→ **EXERCISE DETAILS**
Reproduce the lines below exactly as they appear, starting from the line containing "then the temperature" and going down through the line containing "Resp: 130 mL", with both of those lines included.

→ **RECORDS SHOWN**
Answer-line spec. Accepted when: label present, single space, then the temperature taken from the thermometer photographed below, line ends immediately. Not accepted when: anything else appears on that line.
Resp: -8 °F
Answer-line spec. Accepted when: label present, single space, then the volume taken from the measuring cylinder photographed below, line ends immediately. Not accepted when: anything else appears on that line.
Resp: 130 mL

---

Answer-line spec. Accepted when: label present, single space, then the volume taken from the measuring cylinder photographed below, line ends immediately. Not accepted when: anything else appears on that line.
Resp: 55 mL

--

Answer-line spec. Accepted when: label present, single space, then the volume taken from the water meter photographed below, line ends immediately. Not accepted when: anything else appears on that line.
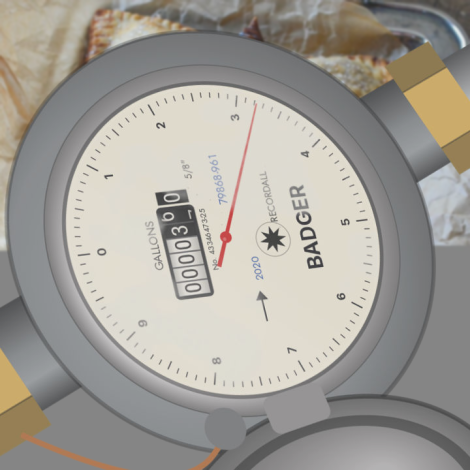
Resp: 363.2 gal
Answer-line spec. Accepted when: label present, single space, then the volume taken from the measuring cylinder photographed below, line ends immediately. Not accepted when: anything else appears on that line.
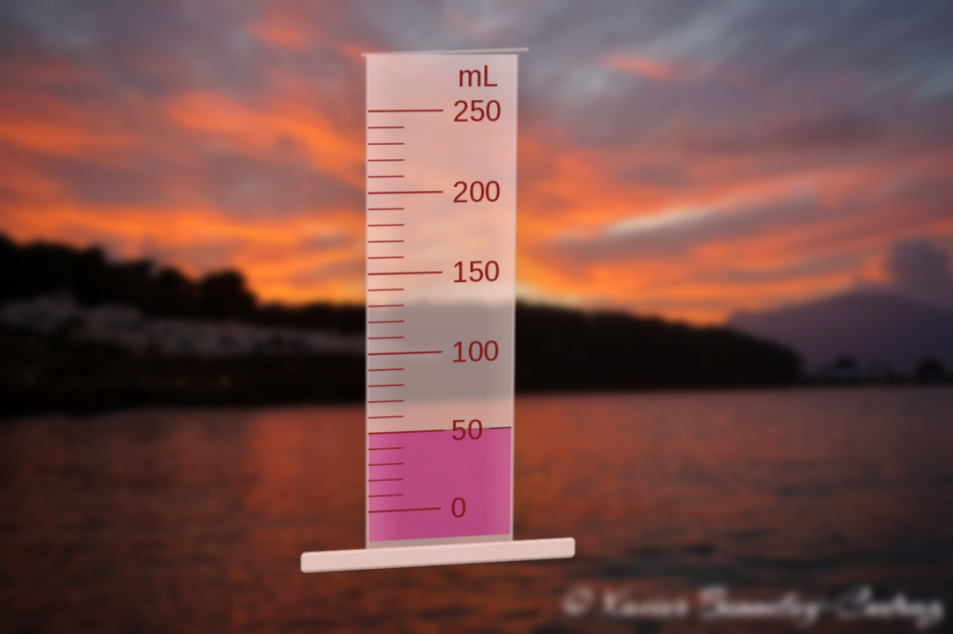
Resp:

→ **EXERCISE SOLUTION**
Answer-line spec. Accepted when: label present, single space, then the temperature taken from the thermometer photographed below, line ends immediately. Not accepted when: anything else appears on that line.
Resp: -8 °F
Answer-line spec. Accepted when: label present, single space, then the volume taken from the measuring cylinder photographed below, line ends immediately. Not accepted when: anything else appears on that line.
Resp: 130 mL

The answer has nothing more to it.